Yarmouth council turns attention to economic development
YARMOUTH — Economic development could get a push at the next Town Council meeting.
On Monday, July 8, the council is expected to approve forming a committee to study the town's economic needs and devise ways to spur job opportunities and growth.
During last month's meeting, the council reviewed a draft resolution to form a committee, and gave the proposal strong support during a non-binding discussion. Chairman Steve Woods said it was a step in the right direction.
"I think it's the start of an important discussion for Yarmouth, to take economic development seriously, given the loss of Wyman (Power Station)," he said. "Now that we're going to have a great exit interchange at Exit 15 and Exit 17, what are we going to do to maximize business and economic development here?"
For more than a year, the council has discussed whether to form an economic development advisory board or fund the creation of a nonprofit group to work independently. An exploratory committee could help sort those questions out, Town Manager Nat Tupper said.

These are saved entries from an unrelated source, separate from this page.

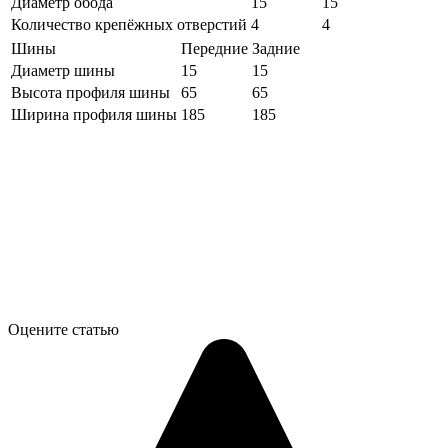
Диаметр обода
15
15
Количество крепёжных отверстий
4
4
Шины
Передние
Задние
Диаметр шины
15
15
Высота профиля шины
65
65
Ширина профиля шины
185
185
Оцените статью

The proposed eight-member committee would be comprised of two members from the Yarmouth Chamber of Commerce. Carolyn Schuster, executive of the chamber, said she's excited by the possibilities, but it's too soon to predict what direction the initiative will take.
In the meantime, Schuster has been getting a sense of how other communities handle economic development. She said she has already spoken to groups like the Maine Development Foundation, Main Street Bath and Brunswick Downtown Association to "get an idea of what they have done. Is it working for them? How are we similar? Are we different? Can we learn any lessons from them?"
Schuster cautioned that economic development can be a slow process over 10 or 15 years, "but you've always got to take that first step."
Yarmouth, with 8,300 residents, has a lot of potential for businesses, primarily because of its accessibility from Interstate 295, the Maine Turnpike, U.S. Route 1, Route 88 and Middle Road, Schuster said.
"If there's a traffic jam somewhere," she said, "you can always get here somehow."
Also, Yarmouth's coast, river, parks, community spirit and its attractive and walkable Main Street give the town all the ingredients to take off economically.
So why hasn't it?
"I guess we're going to find that out," she said. "We're going to talk about what that might be and then we can address it."
To staff the committee, the Town Council would recruit three residents and two town councilors. Two more committee members would be chosen by the Yarmouth Chamber of Commerce. One member would be named by the Greater Portland Council of Governments – a volunteer organization to which Yarmouth belongs. The Council of Governments receives money from the U.S. Economic Development Agency to support economic development among its member towns.
The committee's meetings would be posted and open to the public.
Councilor Pat Thompson said she was optimistic that a committee could deliver "something strategic and very necessary for this town to bring in some revenue and bring in some growth."
The council chose to hold its next meeting on Monday, July 8 to avoid conflicts with the upcoming Yarmouth Clam Festival, which will be held July 19-21.